Is food security in the world’s major cities as it should be? Wageningen Economic Research is making a ranking of 850 big cities to get clarity on this. The main aim is to make a diagnosis, so cities can organize a better and healthier food supply.
Streetfood in Vietnam, ©Shutterstock
Researcher Peter Ravensbergen presented the ranking recently at a conference of the Milan Urban Food Policy Pact, a forum where 200 cities around the world put their heads together on the issue of a sustainable and healthy diet.
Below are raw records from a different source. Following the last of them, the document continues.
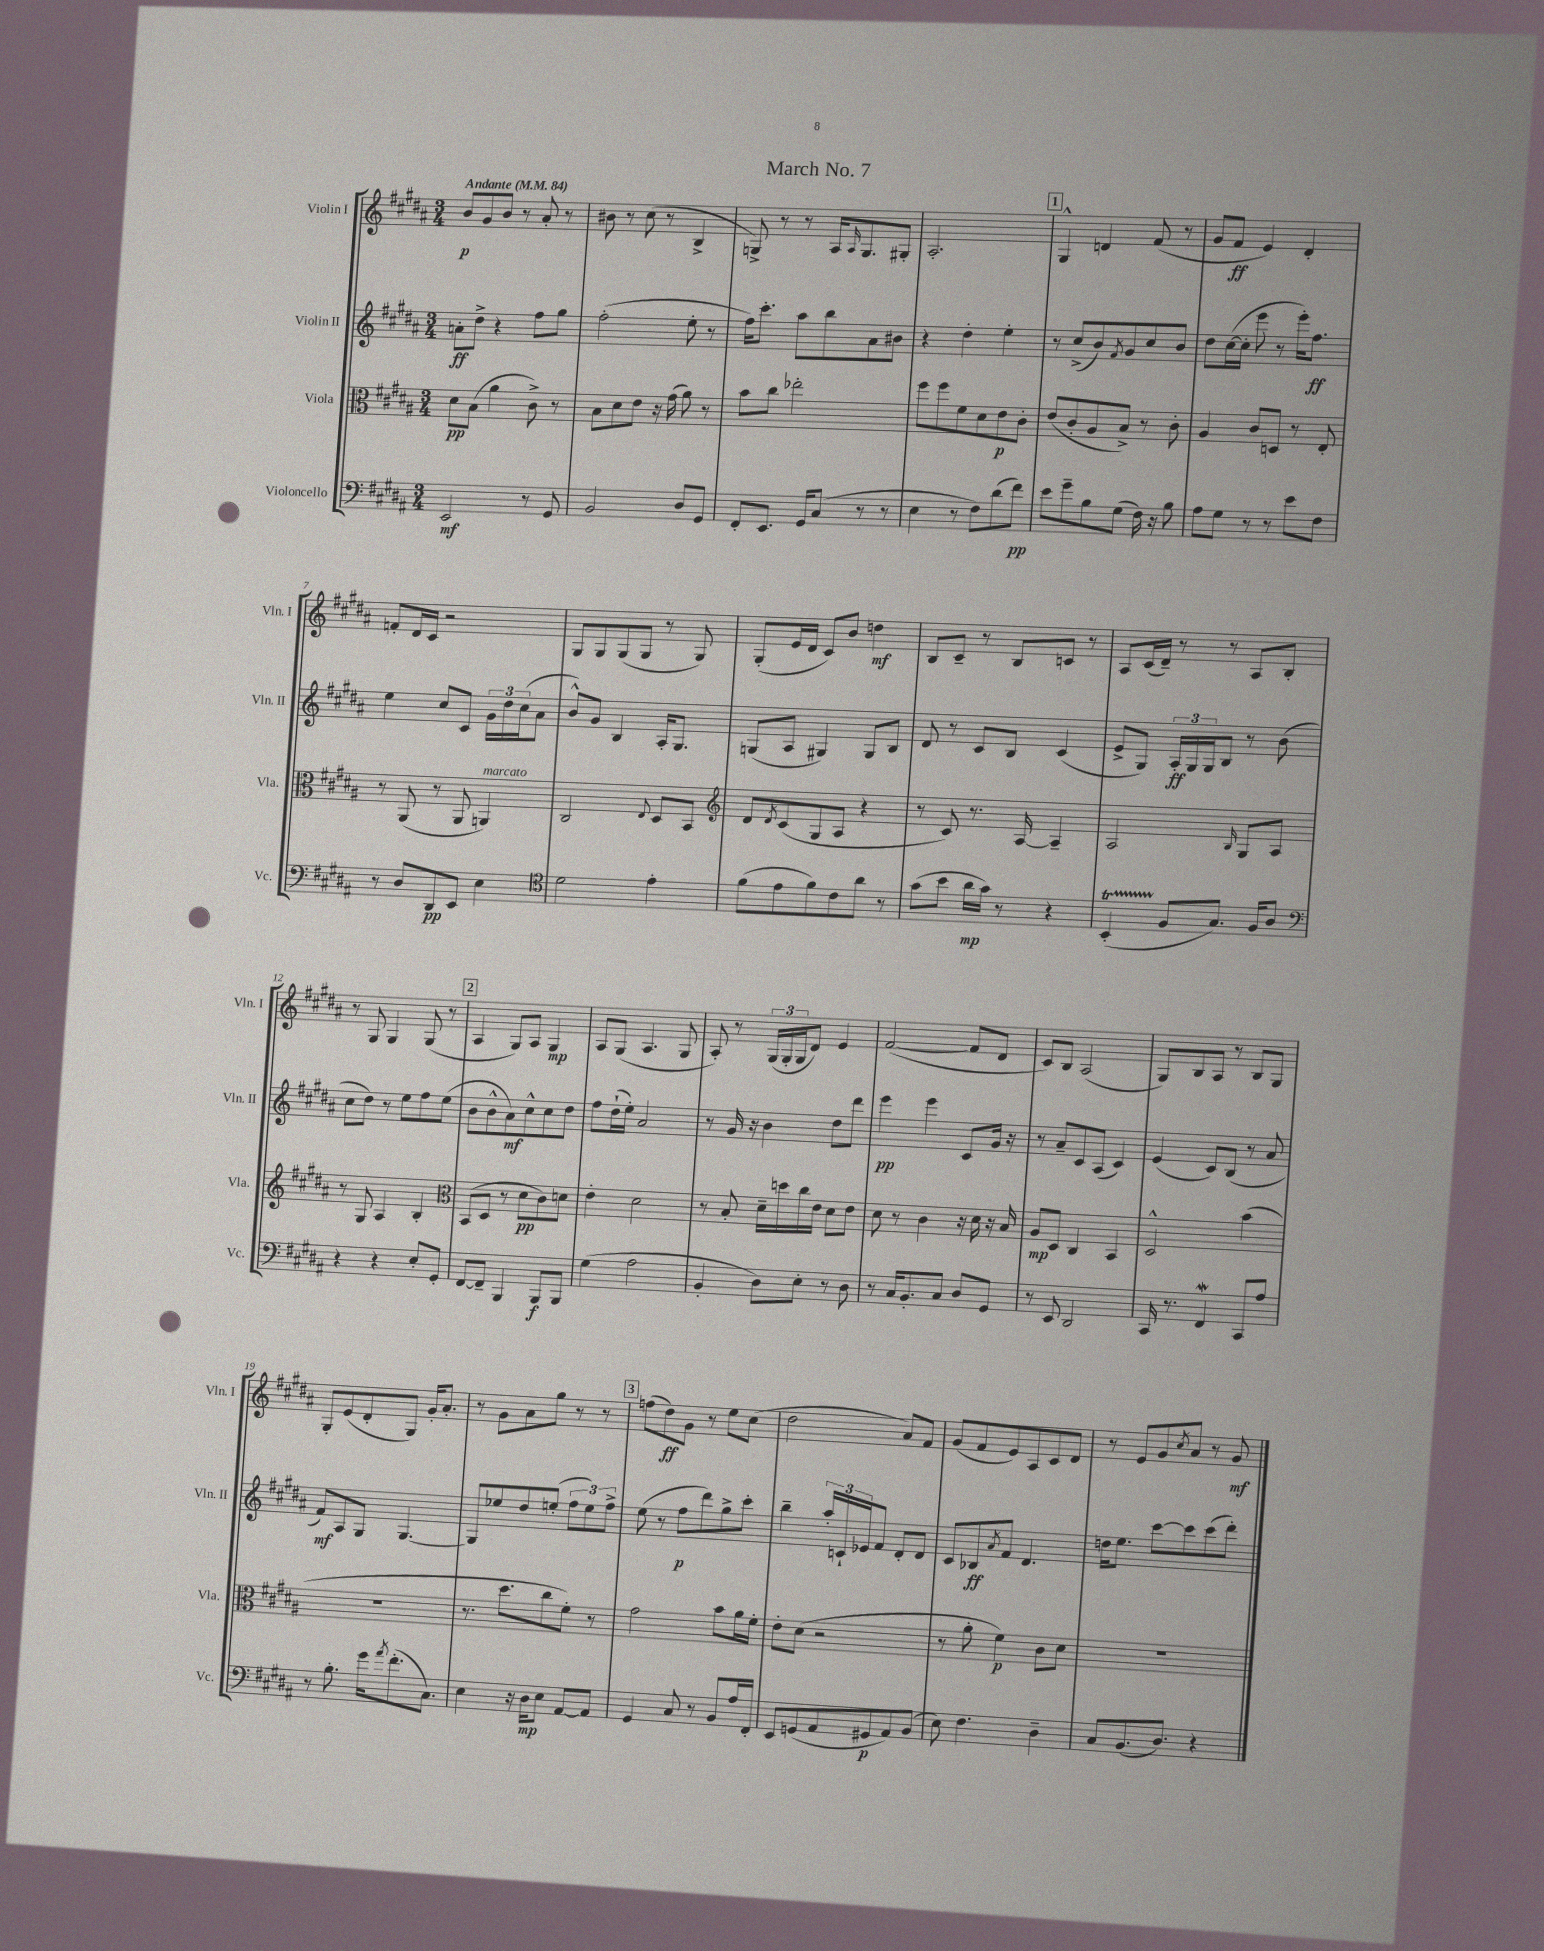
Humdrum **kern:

**kern	**kern	**kern	**kern
*staff4	*staff3	*staff2	*staff1
*clefF4	*clefC3	*clefG2	*clefG2
*k[f#c#g#d#a#]	*k[f#c#g#d#a#]	*k[f#c#g#d#a#]	*k[f#c#g#d#a#]
*M3/4	*M3/4	*M3/4	*M3/4
*MM84	*MM84	*MM84	*MM84
2EE/	8d#\L	8a'\L	8b/L
.	(8B\J	8dd#^\J	8g#/
.	4a#\	4r	8b/J
.	.	.	8r
8r	8c#^\)	8ff#\L	8a#'/
8GG#/	8r	8gg#\J	8r
=	=	=	=
2BB/	8B\L	(2ff#'\	8b#\
.	8d#\	.	8r
.	8e\J	.	(8cc#\
.	16r	.	8r
.	(16g#\	.	.
8D#/L	8a#\)	8ee'\	4B^/
8GG#/J	8r	8r	.
=	=	=	=
8FF#'/L	8b\L	16ff#\LK)	8G^/)
.	.	8.ccc#'\J	.
8.EE/J	8cc#\J	.	8r
.	2ee-'\	8aa#\L	8r
16GG#/LK	.	.	.
(8C#/J	.	8bb\	16A#/LK
.	.	.	16qqA#/
.	.	.	8.G/
8r	.	8a#\	.
8r	.	8b#\J	8G#'/J
=	=	=	=
4E\	8ff#\L	4r	2.A#'/
.	8ff#\	.	.
8r	8f#\	4dd#'\	.
8F#\L)	8d#\	.	.
(8d#\	8e\	4ee'\	.
8f#\J)	8c#'\J	.	.
=	=	=	=
8e\L	(8e/L	8r	4G#^^/
8g#~\	8c#'/	(8cc#^/L	.
8B\	8A#/	8b/)	4d/
.	.	8qf#/	.
(8G#\J	8B^/J)	8g#/	.
16F#\)	8r	8cc#/	(8f#/
16r	.	.	.
8B\	8c#'\	8b/J	8r
=	=	=	=
8A#\L	4A#/	8dd#\L	8g#/L
8G#\J	.	([16cc#\L	8f#/J
.	.	16cc#'\]JJ	.
8r	8c#/L	8eee\	4e/)
8r	8D/J	8r	.
8e\L	8r	16eee'\LK)	4d#'/
.	.	8.ff#\J	.
8F#\J	8E'/	.	.
=	=	=	=
8r	8r	4ee\	8f'/L
8D#/L	(8AA#/	.	16d#/L
.	.	.	16c#/JJ
8DD#/	8r	8cc#/L	2r
8EE/J	8AA#/	8c#/J	.
4E\	4AA/)	24g#\LL	.
.	.	24dd#\	.
.	.	(24cc#\J	.
.	.	8a#\J	.
=	=	=	=
*clefC4	*	*	*
2d#\	2C#/	8b^^/L)	8G#/L
.	.	8g#/J	8G#/
.	.	4B/	(8G#/
.	.	.	8G#/J
.	8qqE/	.	.
4e'\	8D#/L	16A#'/LK	8r
.	.	8.G#/J	.
.	8BB/J	.	8G#/)
=	=	=	=
*	*clefG2	*	*
(8f#\L	8d#/L	(8G/L	(8G#'/L
.	8qd#/	.	.
8e\	(8c#/	8A#/J	16e/L
.	.	.	16d#/JJ
8f#\)	8G#/	4G#/)	8c#/L)
8c#\	8A#/J	.	8b/J
8a#\J	4r	8G#/L	4dd\
8r	.	8B/J	.
=	=	=	=
(8g#\L	8r	8d#/	8B/L
8b\J	8c#/)	8r	8c#~/J
16a#\LL	8.r	8c#/L	8r
16g#\JJ)	.	.	.
8r	.	8B/J	8B/L
.	[16A#/	.	.
4r	4A#~/]	(4c#/	8c/J
.	.	.	8r
=	=	=	=
(4BB'/	2A#/	8e^/L	8A#/L
.	.	8G#/J)	(16c#/L
.	.	.	16d#~/JJ)
8F#/L	.	24A#'/LL	8r
.	.	24G#/	.
.	.	24G#/J	.
8.G#/J)	.	8B/J	8r
.	16qqB/	.	.
.	8G#/L	8r	8A#/L
16F#/LK	.	.	.
8A#/J	8A#/J	(8b\	8B'/J
=	=	=	=
*clefF4	*	*	*
4r	8r	8cc#\L	8r
.	8G#/	8dd#\J)	8G#/
4r	4A#/	8r	4G#/
.	.	8ee\L	.
8E'/L	4B'/	8ff#\	(8G#/
8GG#'/J	.	(8ee\J	8r
=	=	=	=
*	*clefC3	*	*
[8FF#/L	(8BB/L	8b\L	4A#/
8FF#~/]J	8D#/J	8b^^\	.
4BBB/	8r	8a#\)	8G#/L)
.	8d#\L	8cc#^^\	8A#/J
8BBB/L	8c#\)	8cc#\	4G#/
8BBB/J	8d\J	8dd#\J	.
=	=	=	=
(4G#\	4e'\	8ff#\L	8A#/L
.	.	(16dd#`\L	(8G#/J
.	.	16ee'\JJ)	.
2A#\	2d#\	2a#/	4.A#/
.	.	.	8G#/
=	=	=	=
4BB'/	8r	8r	8A#'/)
.	8B'/	16g#/	8r
.	.	16r	.
8D#\L)	16d#~\LL	4b\	(24G#/LL
.	.	.	24G#'/
.	16dd\	.	.
.	.	.	24G#/J
8E'\J	16cc#\	.	8d#/J)
.	16e\JJ	.	.
8r	8d#\L	8dd#\L	4e/
8D#\	8e\J	8ddd#\J	.
=	=	=	=
8r	8d#\	4eee\	([2f#/
16C#/LK	8r	.	.
8.BB'/	.	.	.
.	4c#\	4eee\	.
8C#/J	.	.	.
8D#/L	16r	8c#/L	8f#/]L
.	16d#\	.	.
8GG#/J	16r	16g#/Jk	8d#/J
.	16B/	16r	.
=	=	=	=
8r	8A#/L	8r	8c#/L)
8EE/	8D#/J	8a#~/L	8B/J
2DD#/	4C#/	8c#/	(2A#/
.	.	(8A#/J	.
.	4BB/	4c#/)	.
=	=	=	=
16CC#/	2D#^^/	(4e/	8G#/L)
8.r	.	.	.
.	.	.	8B/
4FF#/	.	8c#/L)	8A#/J
.	.	(8B/J	8r
8CC#/L	(4b\	8r	8B/L
8A#/J	.	8a#/	8G#/J
=	=	=	=
8r	2.r	8f#/L)	8G#'/L
8.B'\	.	8A#/	(8e/
.	.	8G#/J	8d#'/
16g#\LK	.	.	.
8qa#/	.	.	.
(8.f#'\	.	[4.G#/	8G#/J)
.	.	.	16g#'/LK
8.C#\J)	.	.	8.a#'/J
=	=	=	=
4E\	8.r	8G#/]L	8r
.	.	8ee-/	8g#\L
.	8.dd#\L	.	.
16r	.	8dd#/	8a#\
16D#\LK	.	.	.
8E\J	8cc#\	(8ee'/J	8gg#\J
[8AA#/L	8f#'\J)	12ff#\L	8r
.	.	12ee\)	.
8AA#/]J	8r	.	8r
.	.	12ff#^\J	.
=	=	=	=
4GG#/	2g#\	(8ee\	(8ff\L
.	.	8r	8dd#\)
8C#/	.	8ff#\L	8g#\J
8r	.	8ddd#\)	8r
8BB/L	8b\L	8gg#^\	8ee\L
16A#/L	16a#\L	8ccc#'\J	(8cc#\J
16FF#'/JJ	16f#'\JJ	.	.
=	=	=	=
8EE/L	8e'\L	4bb~\	2dd#\
(8GG/	(8d#\J	.	.
8AA#/	2r	24aa#'/LL	.
.	.	24c`/	.
.	.	24e-/J	.
8GG#/	.	8f#/J	.
8AA#/)	.	8d#'/L	8a#/L)
(8BB/J	.	8d#/J	8f#/J
=	=	=	=
8E\)	8r	8c#/L	(8g#/L
4.F#\	8a#'\	8B-/	8f#/
.	.	8qa#/	.
.	4f#\)	8f#/J	8e/)
.	.	4.d#/	8A#/
4D#~\	8c#\L	.	8c#/
.	8d#\J	.	8d#/J
=	=	=	=
8C#/L	2.r	16dd\LK	8r
.	.	8.ee\J	.
(8.BB/	.	.	8e/L
.	.	[8ccc#\L	8g#/
8.D#/J)	.	.	.
.	.	.	8qcc#/
.	.	8ccc#\]	8a#/J
4r	.	(8ccc#\	8r
.	.	8ddd#'\J)	8g#/
==	==	==	==
*-	*-	*-	*-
The ranking uses five criteria, explains Ravensbergen. ‘The first one assesses food production in and around the city, in other words, so the availability of food. The second one assesses the logistical situation: do the residents of the city have access to an adequate supply of healthy food? The third criterion measures purchasing power: can residents afford the food? The fourth issue is health: is the residents’ diet adequate and healthy, and is the city a healthy living environment? And the last criterion measures risks to the food supply, including climate risks, risks of flooding, and the health risks of overweight and underweight.’
Cities can use the ranking if they want to gain insight into their food security status and to know where their weak points lie, says Ravensbergen. ‘Most of the fastest-growing cities are in Africa. Places like Lagos, Nairobi, Ouagadougou and Yaoundé. These cities score extremely low on food security, so there lies a major task. In Asia, we note an interesting difference between Chinese and Indian cities. Chinese cities often score above average on logistics and on health, while the Indian cities score low on health and on purchasing power. In a country such as Brazil, there are big differences in food security between the cities.’
The ranking could prove useful for Dutch cities too, reckons Ravensbergen. ‘Which neighbourhoods are doing poorly on health or logistics, for instance? And how can you improve the quality of life and the food supply?’